↓↓↓
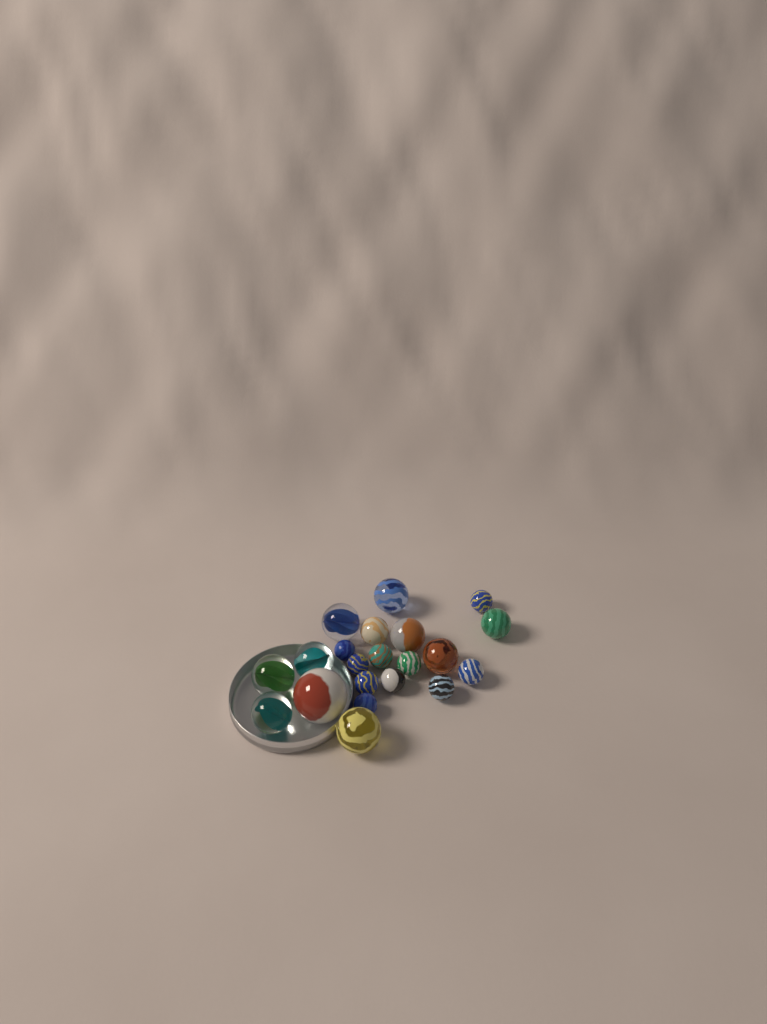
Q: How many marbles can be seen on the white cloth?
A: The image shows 21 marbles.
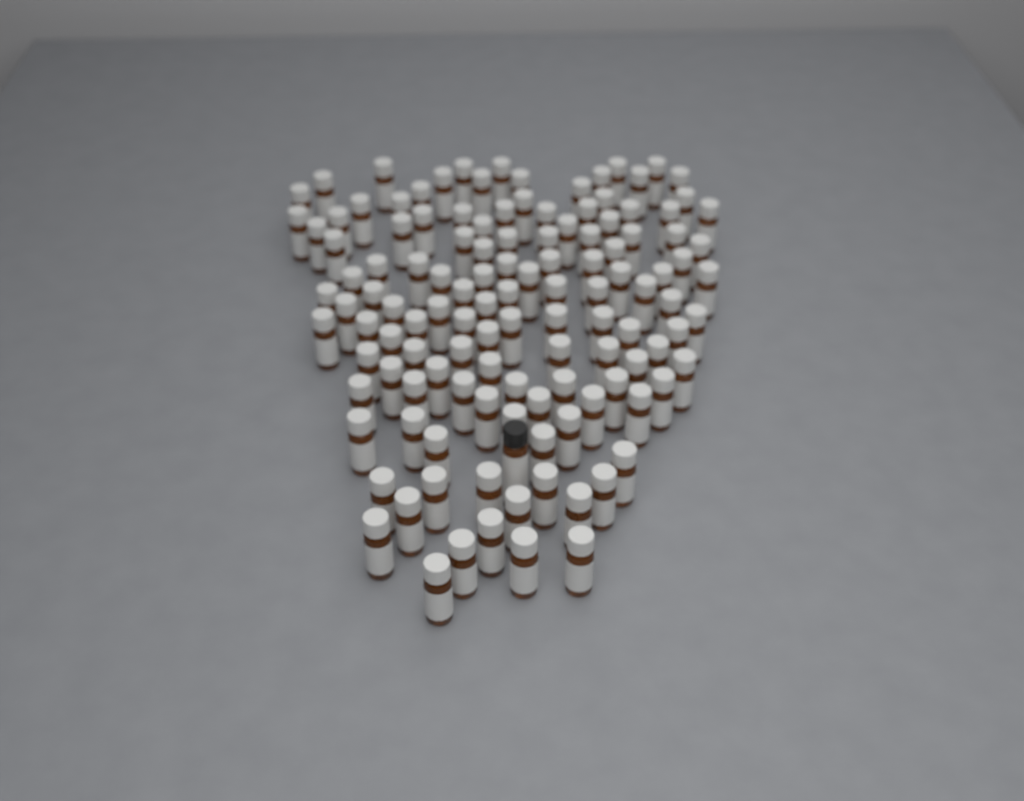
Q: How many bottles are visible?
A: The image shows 126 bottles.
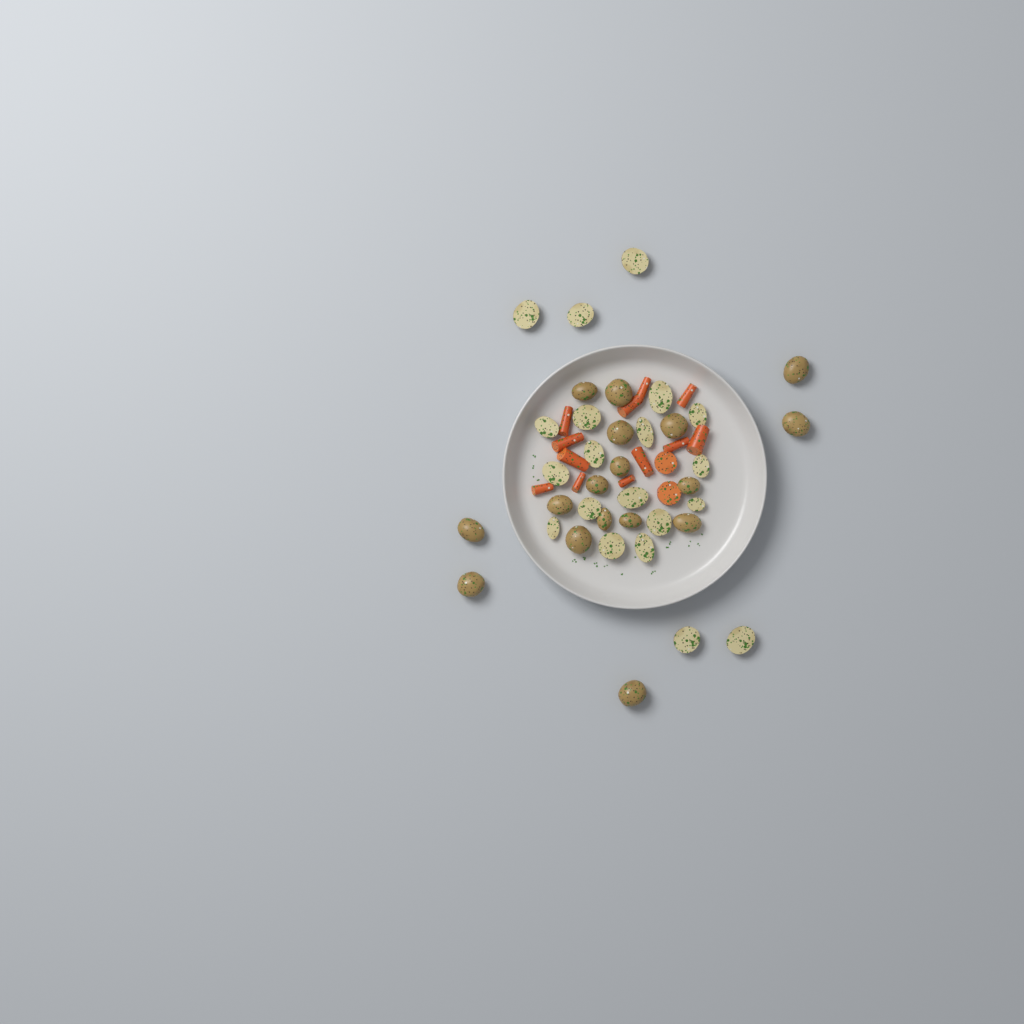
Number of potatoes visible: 37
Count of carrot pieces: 14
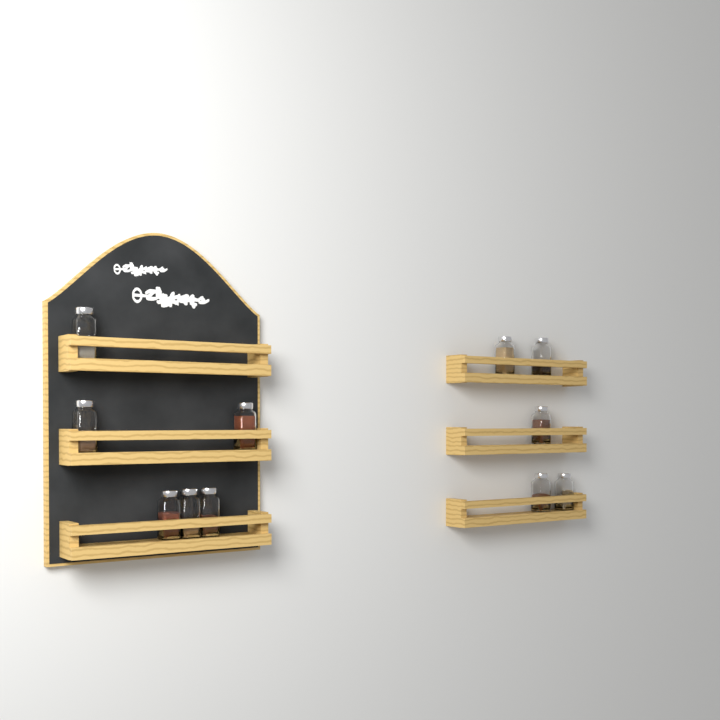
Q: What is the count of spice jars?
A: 11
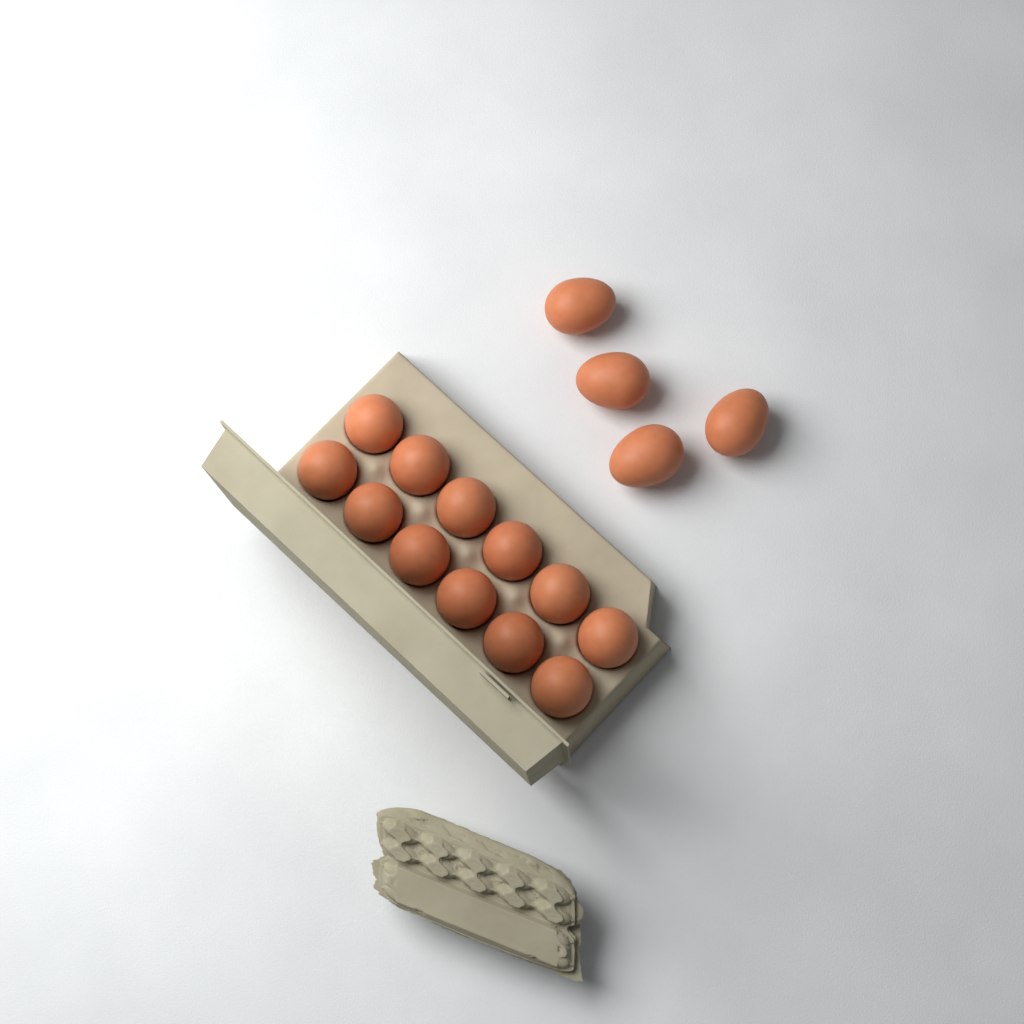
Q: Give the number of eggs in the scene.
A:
↑↑↑
- _Stated problem_
Copy the text of all the items above without changing a word, leaving out the pictures.

- _Correct answer_
Q: How many marbles can be seen on the white cloth?
A: The image shows 21 marbles.
Q: How many bottles are visible?
A: The image shows 126 bottles.
Number of potatoes visible: 37
Count of carrot pieces: 14
Q: What is the count of spice jars?
A: 11
Q: Give the number of eggs in the scene.
A:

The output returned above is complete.